The prosecution believed that Felicia brought the gun, Jillian brought Gorenman, and Kim pulled the trigger. That, combined with the overwhelming amount of evidence Jillian had delivered against herself, determined the varying sentences offered in the plea bargains.
Kim was offered 21 years for voluntary manslaughter and use of a deadly weapon. Felicia was offered eight — six for voluntary manslaughter and another two for providing the gun. Jillian — who had cooperated with police, and who had not provided or used the gun — was offered 11 years for voluntary manslaughter. Marjorie, the lookout, was free to go. She's now engaged, employed, and living a quiet life with her fiancé.
Jillian was shocked and offended to be offered a worse deal than Felicia, who had provided the murder weapon. Still, she took the plea. "I'm terrified by our justice system," she says. "Innocent people get convicted every single day, and I just broke."

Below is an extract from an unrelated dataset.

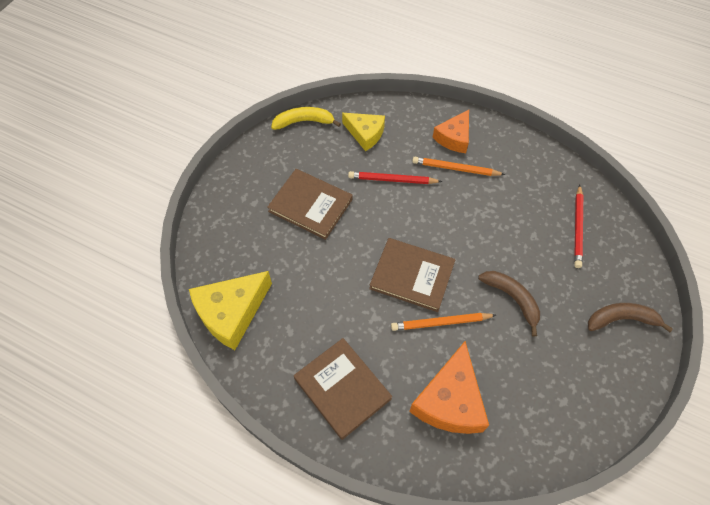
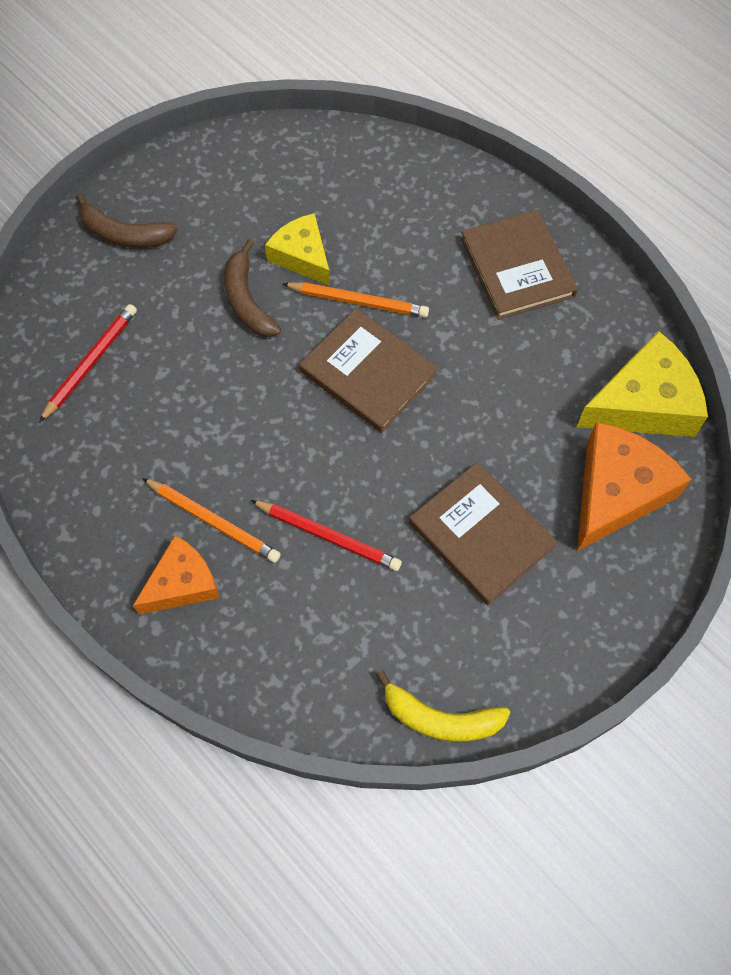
camera: 160 degrees left, 5 degrees up
(365, 134) = (335, 648): yellow cheese -> yellow cheese (302, 256)
(450, 400) = (390, 216): orange cheese -> orange cheese (616, 492)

At 24 years old, Jillian has been incarcerated since May 5, 2005. She'll be at the county jail for another couple of months, and then she'll be transferred to a women's prison, where she'll be among the youngest and most vulnerable inmates. With credit for time served, she'll be there for about seven years, which, she's quick to point out, is nowhere close to as long as the Gorenmans will be without their son. Still, it's a while.
She'll pass much of her time reading, she says, and is already devouring the Twilight series, about a young woman who falls in love with a vampire. It's not scary, she says, which is the only reason she can read it. She hates scary movies and violence and gore. Sanford backed this up in court: "I get pissed off and smack the cat and she's crying about it," he once announced. She does come off like a softie, and even Pera says she believes Jillian feels genuinely sorry about what happened.
The biggest tragedy of all, Pera says, is clearly that of the Gorenman family. But the situation of the throwaway girls is also tragic. "They are these kids on the street, living adult lives," she says. "Kids that are raised in dysfunctional families like they were have very short childhoods. I think childhood is so painful for them that there's a tendency to want to grow up quicker just to get away."
Although she disputes Marjorie's damning testimony and points out inconsistencies, Jillian does admit she made mistakes. On the night that Kim kicked the woman while attempting to rob her, Jillian says she wishes she had challenged her more about the violence. On the night of the murder, she wishes she had been more alert and less afraid.